| TO DO |
Give all the records below again unchanged except that every occurrence of "mygroup" is replaced with "developers". Leave the pictures out of your answer.

| EXERCISE MATERIAL |
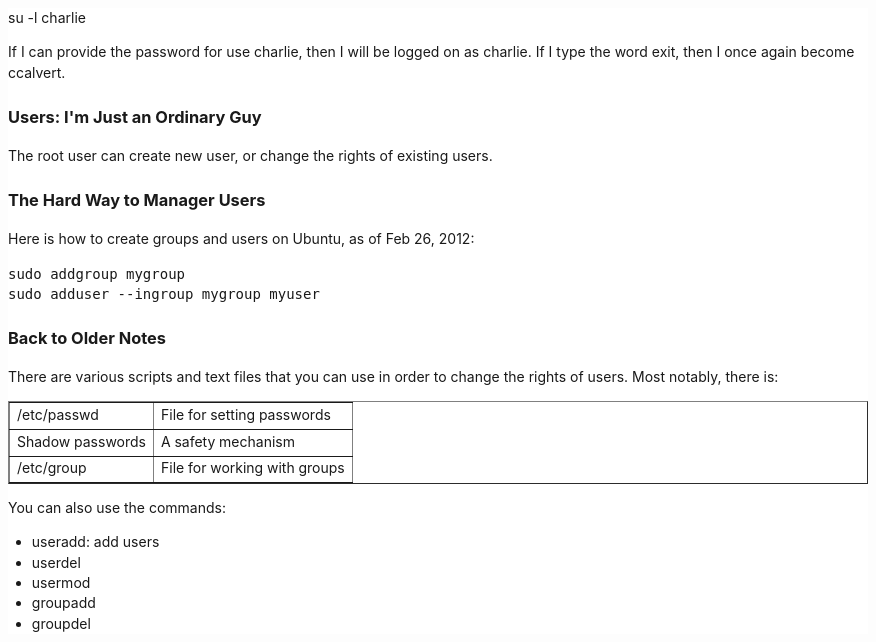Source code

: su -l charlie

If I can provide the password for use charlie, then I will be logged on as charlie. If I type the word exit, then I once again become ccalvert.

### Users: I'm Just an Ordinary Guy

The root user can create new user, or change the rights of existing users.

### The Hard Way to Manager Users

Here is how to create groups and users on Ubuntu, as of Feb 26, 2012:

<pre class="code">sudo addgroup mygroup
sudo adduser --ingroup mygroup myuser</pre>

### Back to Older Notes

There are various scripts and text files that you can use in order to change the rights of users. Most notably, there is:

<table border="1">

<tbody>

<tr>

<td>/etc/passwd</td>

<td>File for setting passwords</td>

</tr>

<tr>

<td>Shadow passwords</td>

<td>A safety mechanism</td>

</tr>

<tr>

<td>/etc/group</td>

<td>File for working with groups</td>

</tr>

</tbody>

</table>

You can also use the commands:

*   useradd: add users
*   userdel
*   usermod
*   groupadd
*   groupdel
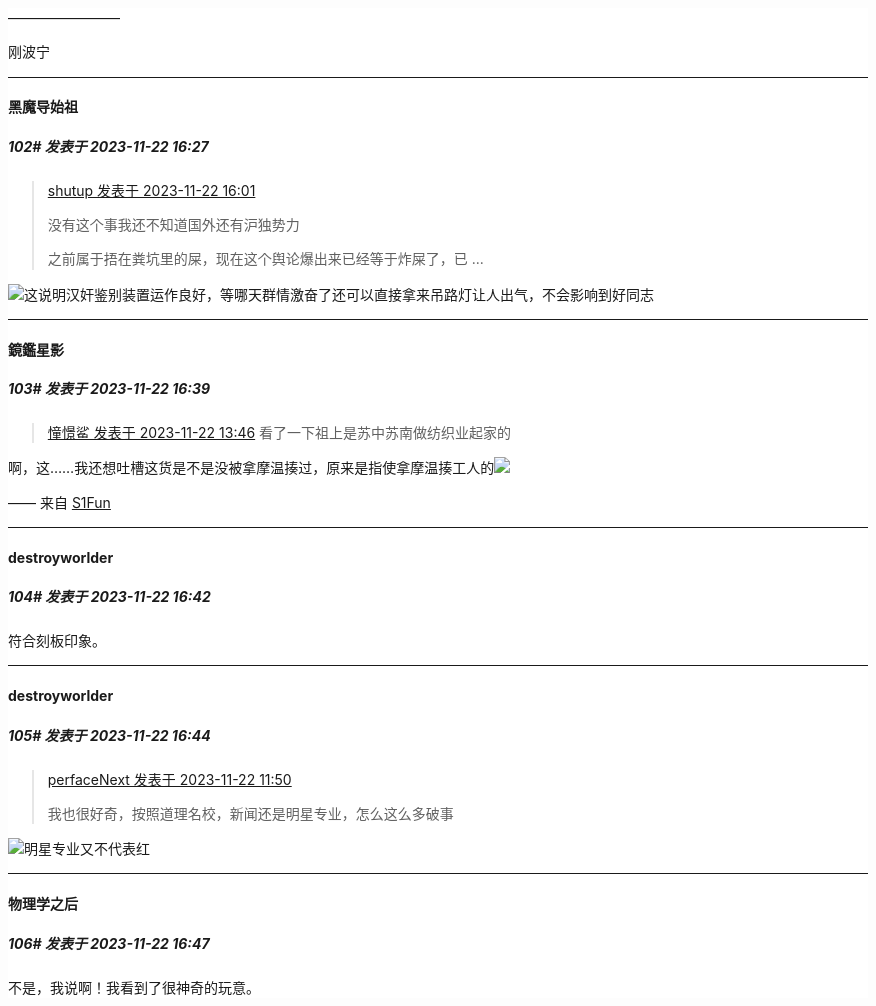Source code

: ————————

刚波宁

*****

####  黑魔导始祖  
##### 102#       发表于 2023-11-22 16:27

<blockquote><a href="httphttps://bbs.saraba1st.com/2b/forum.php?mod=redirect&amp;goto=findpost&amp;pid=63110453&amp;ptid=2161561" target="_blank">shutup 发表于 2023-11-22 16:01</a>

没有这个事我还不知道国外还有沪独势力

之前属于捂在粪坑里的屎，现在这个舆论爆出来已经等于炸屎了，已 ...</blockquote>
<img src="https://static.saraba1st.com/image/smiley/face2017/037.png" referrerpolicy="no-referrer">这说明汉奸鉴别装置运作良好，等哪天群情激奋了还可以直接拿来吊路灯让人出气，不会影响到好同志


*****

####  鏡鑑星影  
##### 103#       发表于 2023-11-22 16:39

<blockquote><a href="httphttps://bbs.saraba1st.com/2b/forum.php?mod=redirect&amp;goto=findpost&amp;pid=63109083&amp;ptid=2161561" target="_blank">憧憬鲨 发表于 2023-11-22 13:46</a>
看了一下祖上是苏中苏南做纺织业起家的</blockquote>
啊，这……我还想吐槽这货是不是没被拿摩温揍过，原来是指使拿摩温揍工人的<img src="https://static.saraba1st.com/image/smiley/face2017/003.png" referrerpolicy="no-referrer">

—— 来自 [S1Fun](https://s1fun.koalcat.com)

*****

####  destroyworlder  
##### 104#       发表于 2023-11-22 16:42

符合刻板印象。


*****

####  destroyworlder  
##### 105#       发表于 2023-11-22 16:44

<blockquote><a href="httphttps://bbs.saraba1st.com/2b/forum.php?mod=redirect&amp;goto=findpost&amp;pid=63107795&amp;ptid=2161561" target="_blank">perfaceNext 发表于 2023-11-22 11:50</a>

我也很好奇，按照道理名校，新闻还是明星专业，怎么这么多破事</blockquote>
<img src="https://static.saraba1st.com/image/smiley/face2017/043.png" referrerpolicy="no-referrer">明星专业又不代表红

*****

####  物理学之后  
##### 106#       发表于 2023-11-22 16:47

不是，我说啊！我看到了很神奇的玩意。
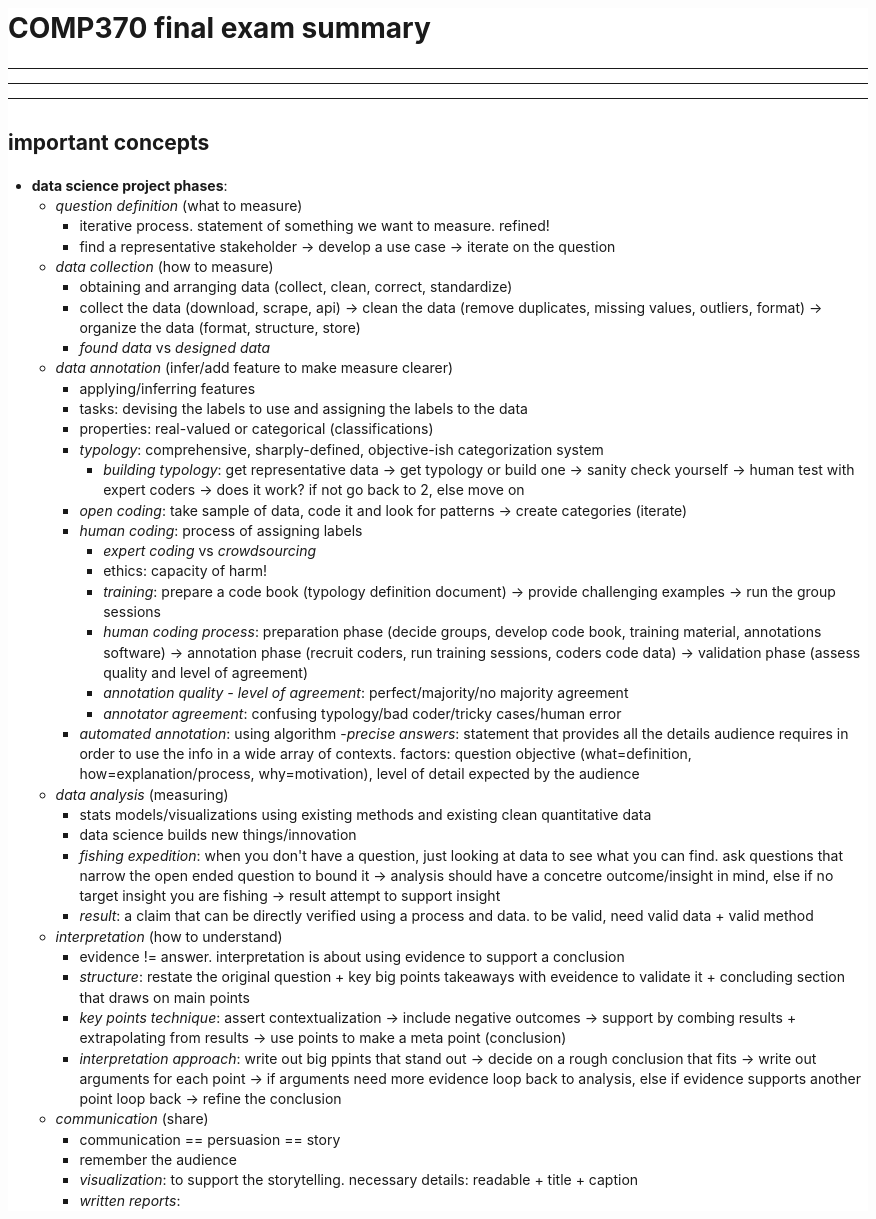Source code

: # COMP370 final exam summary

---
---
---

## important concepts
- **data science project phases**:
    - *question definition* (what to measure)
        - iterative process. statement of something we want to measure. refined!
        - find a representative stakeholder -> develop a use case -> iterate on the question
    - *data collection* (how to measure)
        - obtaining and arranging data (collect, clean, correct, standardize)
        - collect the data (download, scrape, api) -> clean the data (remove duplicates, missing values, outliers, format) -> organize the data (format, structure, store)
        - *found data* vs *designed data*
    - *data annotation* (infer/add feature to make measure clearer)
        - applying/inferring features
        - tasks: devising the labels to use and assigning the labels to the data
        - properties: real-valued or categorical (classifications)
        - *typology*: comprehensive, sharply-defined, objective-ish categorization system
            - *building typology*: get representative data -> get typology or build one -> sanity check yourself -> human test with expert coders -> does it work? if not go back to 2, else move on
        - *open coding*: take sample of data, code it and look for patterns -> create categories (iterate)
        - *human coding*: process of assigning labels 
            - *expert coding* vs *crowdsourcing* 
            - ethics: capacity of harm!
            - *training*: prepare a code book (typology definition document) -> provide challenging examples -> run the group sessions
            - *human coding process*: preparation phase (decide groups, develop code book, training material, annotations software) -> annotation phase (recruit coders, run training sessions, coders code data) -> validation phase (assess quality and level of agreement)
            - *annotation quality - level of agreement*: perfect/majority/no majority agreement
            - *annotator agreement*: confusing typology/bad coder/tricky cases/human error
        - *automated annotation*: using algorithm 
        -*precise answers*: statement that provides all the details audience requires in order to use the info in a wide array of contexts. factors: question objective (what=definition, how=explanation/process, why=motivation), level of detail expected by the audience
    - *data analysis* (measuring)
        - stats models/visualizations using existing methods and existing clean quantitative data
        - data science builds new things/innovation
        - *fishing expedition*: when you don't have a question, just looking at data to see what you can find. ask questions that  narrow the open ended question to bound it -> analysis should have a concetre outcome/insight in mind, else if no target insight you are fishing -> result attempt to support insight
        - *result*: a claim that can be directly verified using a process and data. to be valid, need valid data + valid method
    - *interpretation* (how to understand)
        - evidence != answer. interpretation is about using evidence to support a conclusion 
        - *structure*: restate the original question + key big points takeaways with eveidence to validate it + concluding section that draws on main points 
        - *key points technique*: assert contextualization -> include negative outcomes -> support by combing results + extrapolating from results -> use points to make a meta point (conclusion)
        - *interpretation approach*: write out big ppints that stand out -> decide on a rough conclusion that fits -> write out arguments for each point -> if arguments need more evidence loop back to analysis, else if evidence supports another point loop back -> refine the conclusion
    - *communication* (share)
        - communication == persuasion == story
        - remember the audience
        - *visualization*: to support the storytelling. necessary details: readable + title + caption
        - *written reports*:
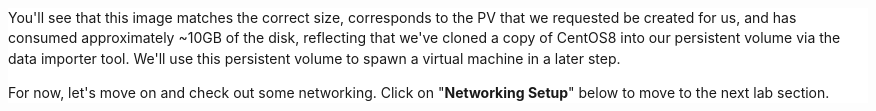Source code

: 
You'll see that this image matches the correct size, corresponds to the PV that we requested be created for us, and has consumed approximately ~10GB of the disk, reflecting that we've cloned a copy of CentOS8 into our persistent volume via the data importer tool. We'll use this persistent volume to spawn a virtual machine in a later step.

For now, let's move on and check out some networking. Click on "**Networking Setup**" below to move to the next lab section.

| EXPECTED ANSWER |
Source code

: su -l charlie

If I can provide the password for use charlie, then I will be logged on as charlie. If I type the word exit, then I once again become ccalvert.

### Users: I'm Just an Ordinary Guy

The root user can create new user, or change the rights of existing users.

### The Hard Way to Manager Users

Here is how to create groups and users on Ubuntu, as of Feb 26, 2012:

<pre class="code">sudo addgroup developers
sudo adduser --ingroup developers myuser</pre>

### Back to Older Notes

There are various scripts and text files that you can use in order to change the rights of users. Most notably, there is:

<table border="1">

<tbody>

<tr>

<td>/etc/passwd</td>

<td>File for setting passwords</td>

</tr>

<tr>

<td>Shadow passwords</td>

<td>A safety mechanism</td>

</tr>

<tr>

<td>/etc/group</td>

<td>File for working with groups</td>

</tr>

</tbody>

</table>

You can also use the commands:

*   useradd: add users
*   userdel
*   usermod
*   groupadd
*   groupdel
Source code

: ————————

刚波宁

*****

####  黑魔导始祖  
##### 102#       发表于 2023-11-22 16:27

<blockquote><a href="httphttps://bbs.saraba1st.com/2b/forum.php?mod=redirect&amp;goto=findpost&amp;pid=63110453&amp;ptid=2161561" target="_blank">shutup 发表于 2023-11-22 16:01</a>

没有这个事我还不知道国外还有沪独势力

之前属于捂在粪坑里的屎，现在这个舆论爆出来已经等于炸屎了，已 ...</blockquote>
<img src="https://static.saraba1st.com/image/smiley/face2017/037.png" referrerpolicy="no-referrer">这说明汉奸鉴别装置运作良好，等哪天群情激奋了还可以直接拿来吊路灯让人出气，不会影响到好同志


*****

####  鏡鑑星影  
##### 103#       发表于 2023-11-22 16:39

<blockquote><a href="httphttps://bbs.saraba1st.com/2b/forum.php?mod=redirect&amp;goto=findpost&amp;pid=63109083&amp;ptid=2161561" target="_blank">憧憬鲨 发表于 2023-11-22 13:46</a>
看了一下祖上是苏中苏南做纺织业起家的</blockquote>
啊，这……我还想吐槽这货是不是没被拿摩温揍过，原来是指使拿摩温揍工人的<img src="https://static.saraba1st.com/image/smiley/face2017/003.png" referrerpolicy="no-referrer">

—— 来自 [S1Fun](https://s1fun.koalcat.com)

*****

####  destroyworlder  
##### 104#       发表于 2023-11-22 16:42

符合刻板印象。


*****

####  destroyworlder  
##### 105#       发表于 2023-11-22 16:44

<blockquote><a href="httphttps://bbs.saraba1st.com/2b/forum.php?mod=redirect&amp;goto=findpost&amp;pid=63107795&amp;ptid=2161561" target="_blank">perfaceNext 发表于 2023-11-22 11:50</a>

我也很好奇，按照道理名校，新闻还是明星专业，怎么这么多破事</blockquote>
<img src="https://static.saraba1st.com/image/smiley/face2017/043.png" referrerpolicy="no-referrer">明星专业又不代表红

*****

####  物理学之后  
##### 106#       发表于 2023-11-22 16:47

不是，我说啊！我看到了很神奇的玩意。
Source code

: # COMP370 final exam summary

---
---
---

## important concepts
- **data science project phases**:
    - *question definition* (what to measure)
        - iterative process. statement of something we want to measure. refined!
        - find a representative stakeholder -> develop a use case -> iterate on the question
    - *data collection* (how to measure)
        - obtaining and arranging data (collect, clean, correct, standardize)
        - collect the data (download, scrape, api) -> clean the data (remove duplicates, missing values, outliers, format) -> organize the data (format, structure, store)
        - *found data* vs *designed data*
    - *data annotation* (infer/add feature to make measure clearer)
        - applying/inferring features
        - tasks: devising the labels to use and assigning the labels to the data
        - properties: real-valued or categorical (classifications)
        - *typology*: comprehensive, sharply-defined, objective-ish categorization system
            - *building typology*: get representative data -> get typology or build one -> sanity check yourself -> human test with expert coders -> does it work? if not go back to 2, else move on
        - *open coding*: take sample of data, code it and look for patterns -> create categories (iterate)
        - *human coding*: process of assigning labels 
            - *expert coding* vs *crowdsourcing* 
            - ethics: capacity of harm!
            - *training*: prepare a code book (typology definition document) -> provide challenging examples -> run the group sessions
            - *human coding process*: preparation phase (decide groups, develop code book, training material, annotations software) -> annotation phase (recruit coders, run training sessions, coders code data) -> validation phase (assess quality and level of agreement)
            - *annotation quality - level of agreement*: perfect/majority/no majority agreement
            - *annotator agreement*: confusing typology/bad coder/tricky cases/human error
        - *automated annotation*: using algorithm 
        -*precise answers*: statement that provides all the details audience requires in order to use the info in a wide array of contexts. factors: question objective (what=definition, how=explanation/process, why=motivation), level of detail expected by the audience
    - *data analysis* (measuring)
        - stats models/visualizations using existing methods and existing clean quantitative data
        - data science builds new things/innovation
        - *fishing expedition*: when you don't have a question, just looking at data to see what you can find. ask questions that  narrow the open ended question to bound it -> analysis should have a concetre outcome/insight in mind, else if no target insight you are fishing -> result attempt to support insight
        - *result*: a claim that can be directly verified using a process and data. to be valid, need valid data + valid method
    - *interpretation* (how to understand)
        - evidence != answer. interpretation is about using evidence to support a conclusion 
        - *structure*: restate the original question + key big points takeaways with eveidence to validate it + concluding section that draws on main points 
        - *key points technique*: assert contextualization -> include negative outcomes -> support by combing results + extrapolating from results -> use points to make a meta point (conclusion)
        - *interpretation approach*: write out big ppints that stand out -> decide on a rough conclusion that fits -> write out arguments for each point -> if arguments need more evidence loop back to analysis, else if evidence supports another point loop back -> refine the conclusion
    - *communication* (share)
        - communication == persuasion == story
        - remember the audience
        - *visualization*: to support the storytelling. necessary details: readable + title + caption
        - *written reports*:
Source code

: 
You'll see that this image matches the correct size, corresponds to the PV that we requested be created for us, and has consumed approximately ~10GB of the disk, reflecting that we've cloned a copy of CentOS8 into our persistent volume via the data importer tool. We'll use this persistent volume to spawn a virtual machine in a later step.

For now, let's move on and check out some networking. Click on "**Networking Setup**" below to move to the next lab section.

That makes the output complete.